» Task list
A: In the Fair Housing Act passage, reproduce word for word the stretch from "The 1968 Act contained" through "or local agency.".
B: Decide whether each statement below agrees with the Fair Housing Act passage, answering yes or no and quoting the words of the passage that settle it: (i) under the 1968 Act, a complaint to the Secretary of HUD had to be filed within 180 days; (ii) the 1968 Act allowed punitive damages of up to $5,000; (iii) the 1988 amendments extended the Act's coverage to discrimination against families with children.
C: According to the Fair Housing Act passage, which informal methods was the Secretary of HUD to use to eliminate discriminatory practices?

» Selected passage
The 1968 Fair Housing Act outlaws various types of discrimination in the sale or rental of residential housing. It prohibits discrimination on the basis of race, color, religion, sex, and national origin, and covers sale and rental of residential housing, refusal to deal, and a number of related actions. In 1988, Congress amended the Fair Housing Act, by altering the enforcement provisions for violations of the antidiscrimination provisions, while at the same time extending the Act’s coverage to discrimination against the handicapped and families with children.
The 1968 Act contained limited enforcement provisions, under which the Department of Housing and Urban Development (HUD) had a circumscribed role. The Act provided that persons aggrieved by discrimination could file (within 180 days) a complaint with the Secretary of HUD, who was obligated to conduct an investigation and use informal methods (conferences, conciliation and persuasion) to eliminate any discriminatory practices. If a state or local agency provided rights and remedies that were substantially equivalent to those under the federal statute,1 the Secretary was required to refer the case to that state or local agency.
If neither agency was able to secure voluntary compliance, the aggrieved party was permitted to file a civil action in a United States District Court, unless state or local forums provided substantially equivalent rights and remedies. In such cases, the state or local court had to be used. The Act also provided for a private right of action in U.S. District Court. Remedies were limited to injunctive relief, actual damages, and punitive damages not in excess of $1,000. The 1968 Act also authorized the Department of Justice to file suit in cases involving “pattern or practice” or issues of “general public importance.” Injunctive relief was available in such cases.

» Provided data
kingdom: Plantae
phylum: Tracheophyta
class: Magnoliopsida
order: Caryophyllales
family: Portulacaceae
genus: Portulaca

» Results in order
A:
The 1968 Act contained limited enforcement provisions, under which the Department of Housing and Urban Development (HUD) had a circumscribed role. The Act provided that persons aggrieved by discrimination could file (within 180 days) a complaint with the Secretary of HUD, who was obligated to conduct an investigation and use informal methods (conferences, conciliation and persuasion) to eliminate any discriminatory practices. If a state or local agency provided rights and remedies that were substantially equivalent to those under the federal statute,1 the Secretary was required to refer the case to that state or local agency.

B:
(i) Yes: "could file (within 180 days) a complaint with the Secretary of HUD"
(ii) No: "punitive damages not in excess of $1,000"
(iii) Yes: "extending the Act’s coverage to discrimination against the handicapped and families with children"

C: Conferences, conciliation and persuasion.